Страдания фотографа У́ченого
У́ченый Григорий Гаврилович с давних лет воевал в рядах бойцов идеологического фронта, а попросту говоря, работал фотокорреспондентом в нашей газете «К-ский комсомолец» и был все время очень даже известный человек не только в городе К., стоящем на великой сибирской реке Е., впадающей в Ледовитый океан, но и за пределами его окрестностей, так что все кругом, даже дети, звали его по имени-отчеству и лишь иногда, по делу – товарищ У́ченый.
А странная фамилия досталась Григорию Гавриловичу при дележе наследства старого мира.
Или, вернее, от дедушки по имени Иван, отчеству Иванович, а по фамилии Сученый, которую тот получил от барина своего, средней руки господина за то, что служил на псарне и сам непосредственно занимался вопросами случки сук, за которых непосредственно и отвечал. Барин же, когда холопу гадкую фамилию придумал, немного развеселился от грусти тогдашней жизни и вызвал Ивана Иваныча, Ивашку, в белокаменные палаты, чтобы новые биографические данные ему сообщить.
И даже хотел компенсировать моральный ущерб рублем на водку, но Иван Иваныч от суммы отказался, потому что его жег классовый гнев. Тогда барин послал слугу на конюшню, где стихийного борца крепко выпороли, после чего тот упился в трактире купца Мясоедова немедленно, но уже на свои трудовые деньги.
А чуть-чуть погодя, после того как царь Александр Второй, тот самый, что однажды продал американцам Аляску, якобы освободил в 1861 году крестьян, жизнь Иван Ивановича стала немножко лучше, но фамилию ему менять все равно никто не стал, потому что не то это было время, чтоб менять фамилии всем простым людям.
И тогда родился у него сын по имени Гаврила. Родился он на несжатой еще к тому времени полосе, в полуденный зной, во время горячей жатвы. Мать просто бросила серп и отошла на самое короткое время в сторонку, а вернулась уже не одна, а с ребенком, которого крестили потом в светленькой деревенской церкви (события-то все, надо сказать, сначала происходили на европейской части территории России, ибо переезд семьи Сученых в Сибирь произошел в незафиксированный момент одного из социальных катаклизмов, время от времени сотрясающих нашу державу).
На крестины явился из любопытства даже барин, который к тому времени очень иссох и посинел от постоянной грусти и пьянства. Он опирался на клюку, скалился и подарил новорожденному «на зубок» рубль, впоследствии оказавшийся фальшивым. Очевидно, и тот рубль, который ранее предлагал эксплуататор верному псарю, тоже был из неучтенного металла, так что Иван Иванычу нужно было очень радоваться по такому случаю, но он вскоре умер, заснув зимой не там, где надо.

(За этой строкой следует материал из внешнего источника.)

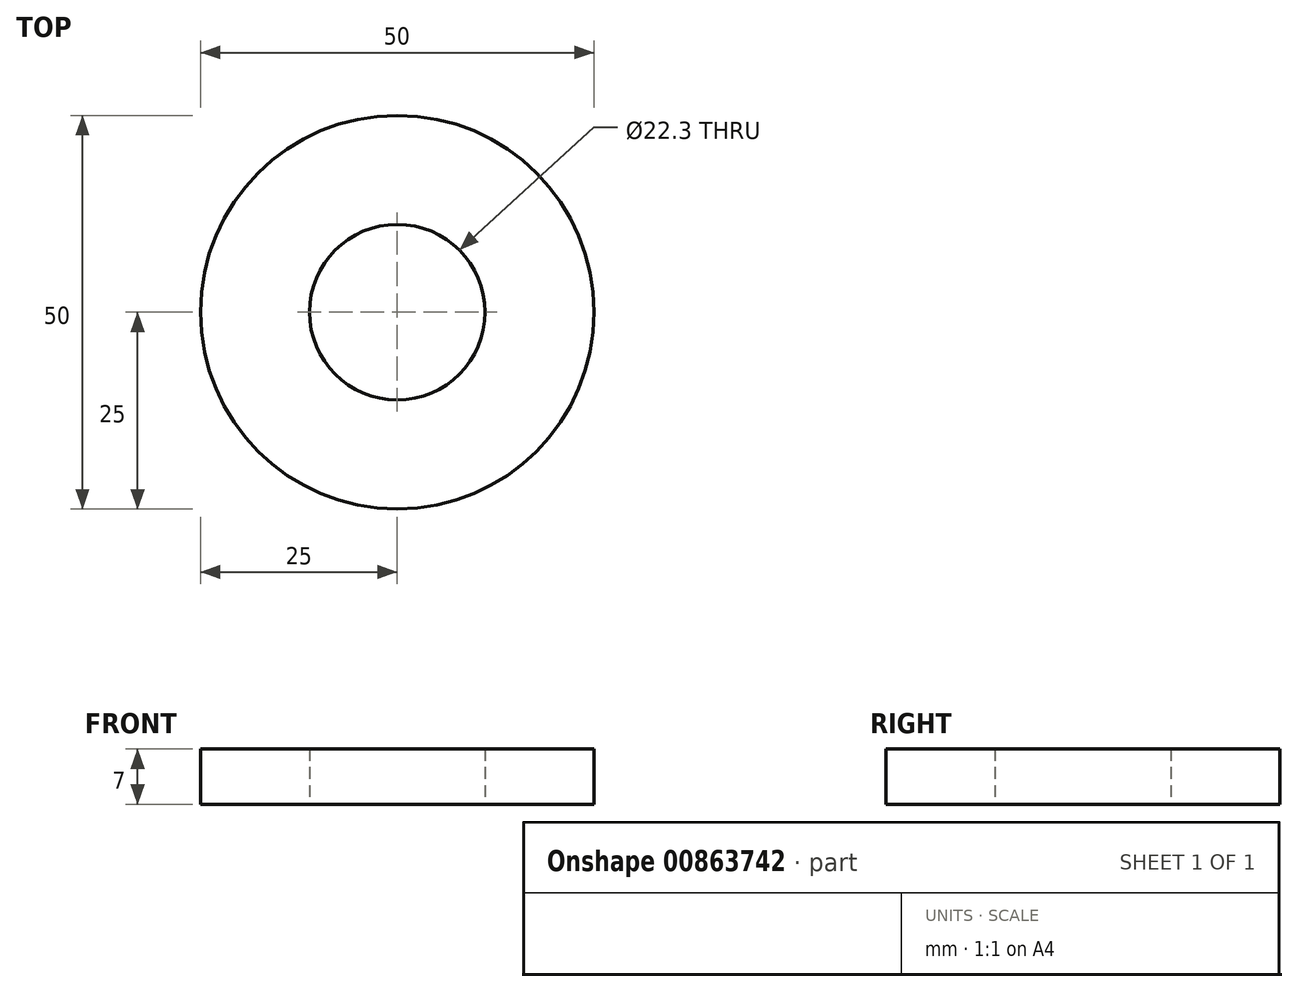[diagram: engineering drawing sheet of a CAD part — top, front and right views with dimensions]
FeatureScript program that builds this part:
annotation { "Feature Type Name" : "Feature", "Feature Type Description" : "" }
export const myFeature = defineFeature(function(context is Context, id is Id, definition is map)
    precondition{}
    {
        {
            var Q0;
            Q0=qCreatedBy(makeId("Top.planeOp"),FACE);
            var sketch = newSketch(context, id + "F0", { "sketchPlane" : qUnion([Q0])});
            skCircle(sketch, "E0", {"center": v(0, 0) * mm, "radius": 11.15 * mm});
            skCircle(sketch, "E1", {"center": v(0, 0) * mm, "radius": 25 * mm});
            skSolve(sketch);
        }
        {
            var Q0;
            Q0=makeQuery(id+"F0.imprint","IMPRINT",FACE,{"disambiguationData":[TD([[makeQuery(id+"F0.imprint","IMPRINT",EDGE,{"derivedFrom":sQuery(id+"F0.wireOp",EDGE,"E0")}),-1.0]])]});
            extrude(context, id + "F1", {"entities" : qUnion([Q0]), "depth" : 7 * mm, "offsetDistance" : 25 * mm});
        }
    });
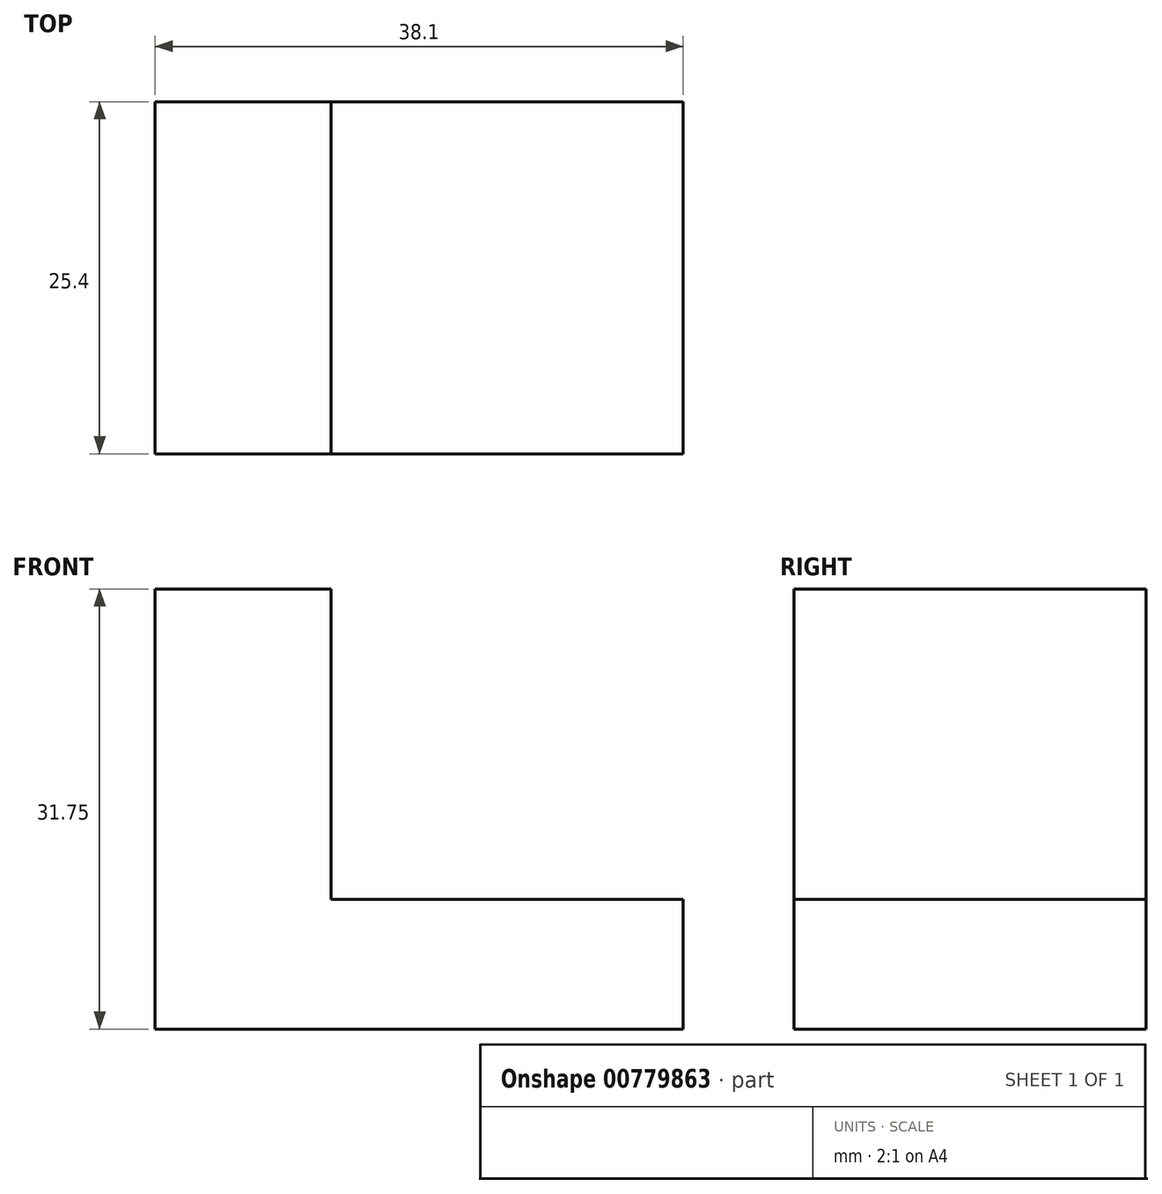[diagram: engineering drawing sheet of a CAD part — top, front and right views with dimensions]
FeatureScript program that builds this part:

А сынок его Гаврюша незаметно укрепился на земле и достиг такого благополучия, что даже ходил одно время в хороших смазных сапогах и «антиресном таком спинжачке», и картузик у него завелся, ясно, с лаковым козырьком и двумя черненькими пуговками. Говорили, что он обделывал одно время какие-то темные делишки, но не по своей вине, а по причине, что барин на крестинах сглазил. Но это факты непроверенные, и стала их уже проверять полиция, когда грянула империалистическая бойня 1914 года, отчего Гаврила Иваныч Сученый угодил в царские окопы, где и встретил Великую Октябрьскую социалистическую революцию 1917 года совсем немолодым человеком.
Из горнила революции он вышел незаметно помолодевшим и без заглавной буквы «С». Просто «У́ченый». И характер его занятий тоже немножко изменился.
«ТИР – У́ЧЕНЫЙ. 10 ЗАЛПОВ ПО ВРЕМЕННОМУ ПРАВИТЕЛЬСТВУ» – свидетельствовала зазывная надпись над дощатым заведением около городской бани, которое он открыл незамедлительно после объявления нашей партией курса «новой экономической политики».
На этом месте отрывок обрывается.